⟨

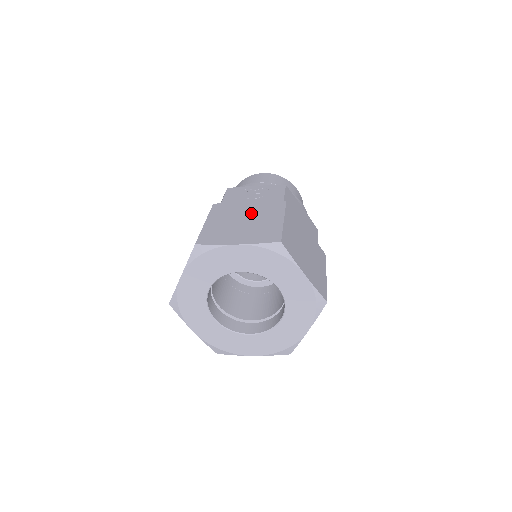
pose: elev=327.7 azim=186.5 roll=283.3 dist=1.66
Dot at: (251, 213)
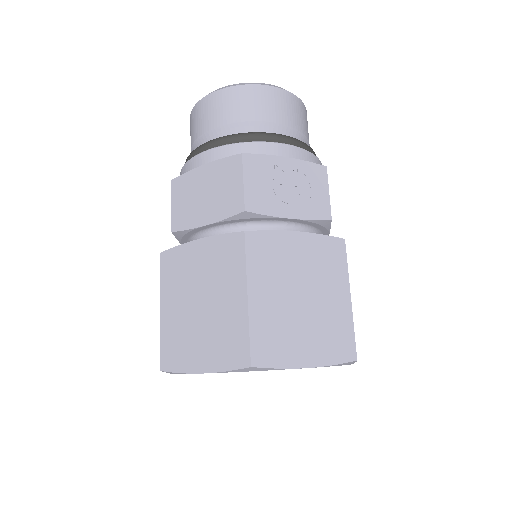
Dot at: (307, 274)
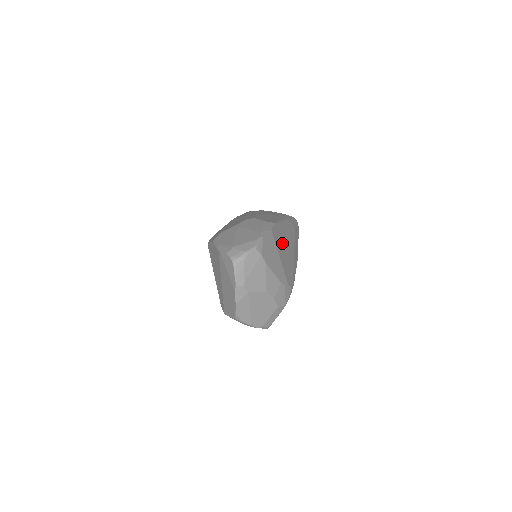
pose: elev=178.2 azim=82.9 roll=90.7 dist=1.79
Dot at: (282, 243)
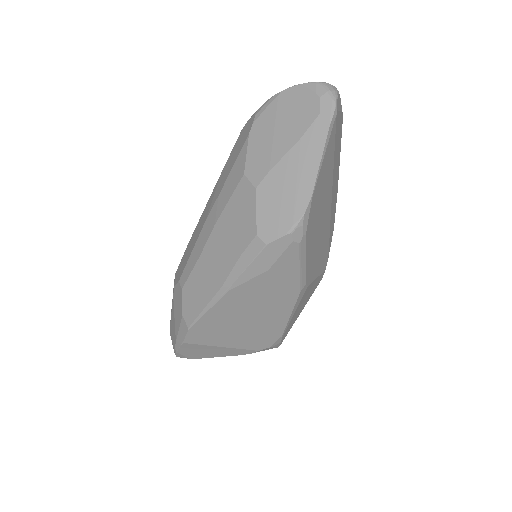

⟩

**YOUR INSTRUCTIONS:** Render all of the material above as a numbered list with one line per item, omitting any blank lines. Leave the pictures out of your answer.

**CORRECT OUTPUT:**
1. pose: elev=327.7 azim=186.5 roll=283.3 dist=1.66
2. Dot at: (251, 213)
3. Dot at: (307, 274)
4. pose: elev=178.2 azim=82.9 roll=90.7 dist=1.79
5. Dot at: (282, 243)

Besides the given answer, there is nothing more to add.